1     The face of war was changed forever by the United States in 1945. The bombings of Hiroshima and Nagasaki with atomic weapons opened a new chapter in warfare. No one had ever before used such powerful weapons in battle. Most people in the world hold onto the hope that nuclear weapons will never be used in the future. That hope came very close to being dashed in 1962. The world was on the brink of a war. Life as we know it might have been changed forever.
 
2     Fidel Castro became dictator of Cuba in 1959. He knew that the United States was trying to oust him from office from the time he began. He led a Communist government that the United States didn't particularly want just 90 miles from the country's mainland. The Bay of Pigs had been a fiasco. The weak attempt by American- backed Cuban refugees had been an embarrassing defeat. Castro knew this would not be the last attempt that the United States would make.
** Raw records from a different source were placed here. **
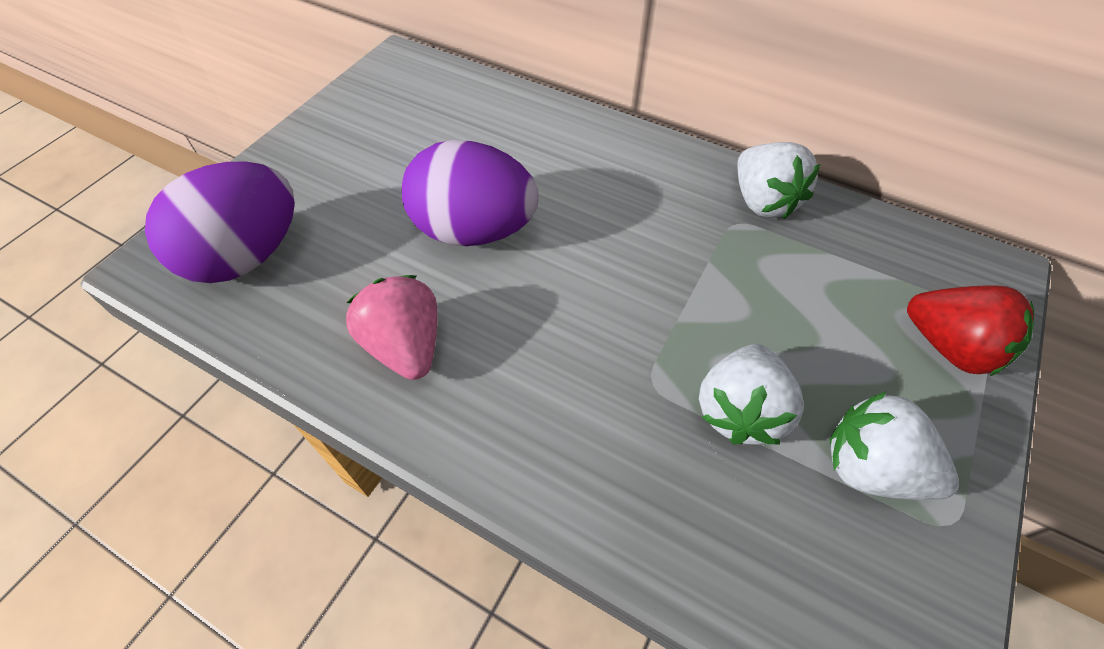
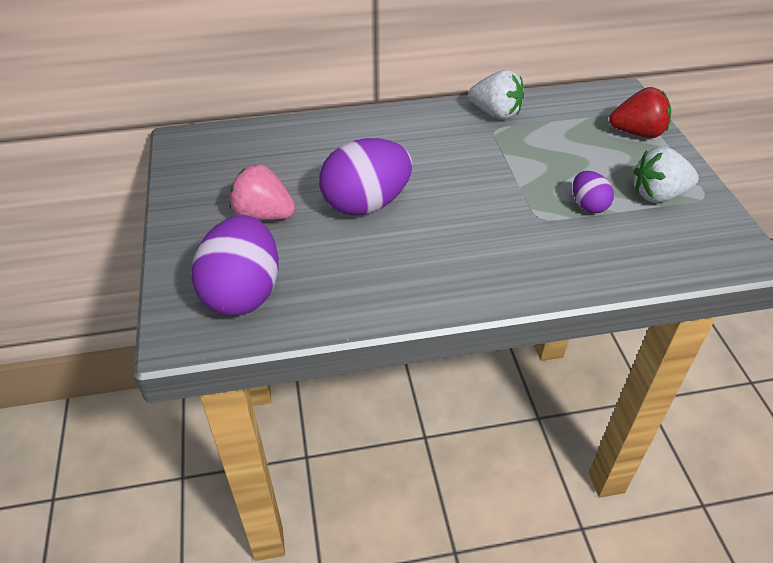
camera: 40 degrees left, 10 degrees down
pink strawberry [346,275,437,380] -> pink strawberry moved to [229,164,295,220]
white strawberry [699,344,804,445] -> purple egg [573,171,614,213]

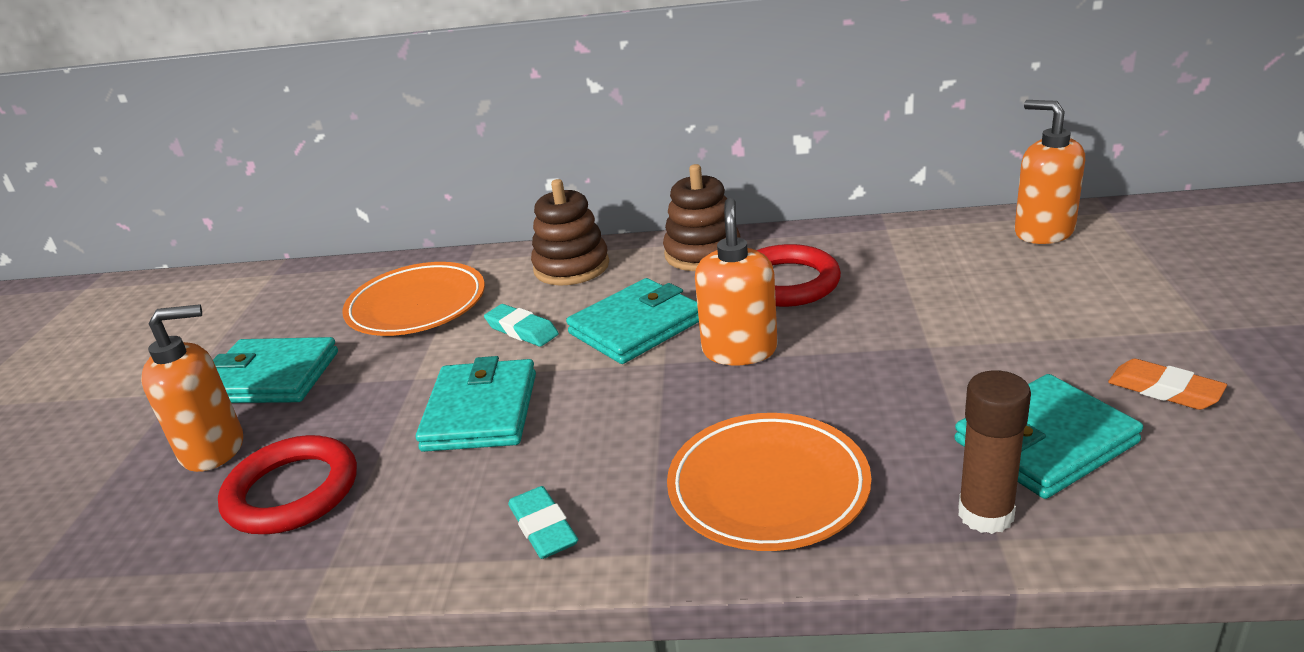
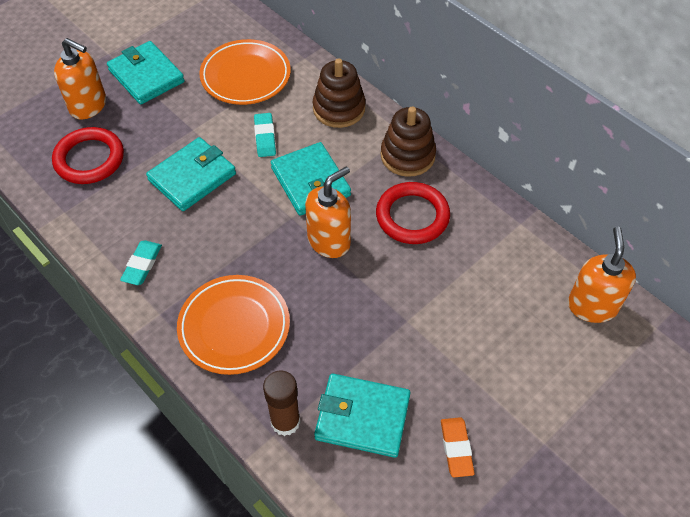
camera: 40 degrees right, 25 degrees up
turquoise wallet [566,278,699,364] -> turquoise wallet turned 60 degrees clockwise [271,142,351,216]

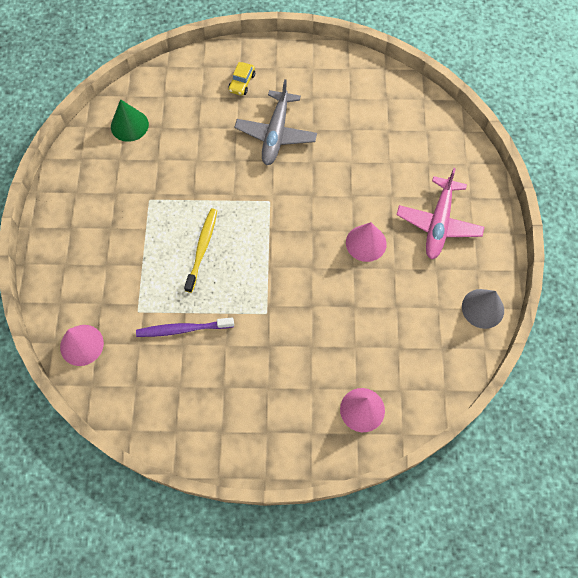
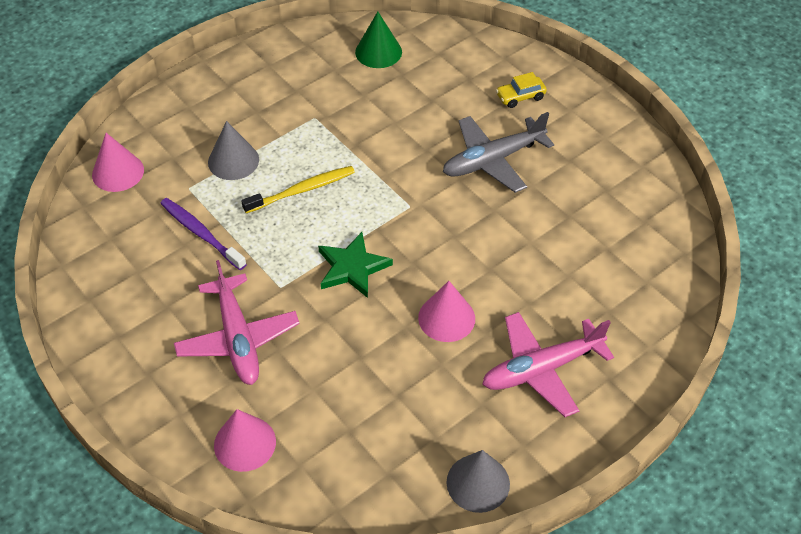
camera: 50 degrees right, 15 degrees down
none -> pink plane [174,260,299,385]
none -> grey cone [208,121,259,180]
none -> green star [318,232,393,298]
He was intent on finding a strong country to ally himself with for protection.
 
3     The Soviet Union was in need of someone to form an alliance with also. They were falling behind in the arms race with the United States. They were not able to create as many nuclear weapons as the United States was. Even more disturbing to the Soviets was the concern that the United States had set up nuclear missiles in Turkey. These missiles would have been only 150 miles from the Soviet border. A greater concern was the capability of these missiles. The Soviet missiles could only reach targets within Europe. The United States missiles were capable of reaching across oceans to anywhere in the world.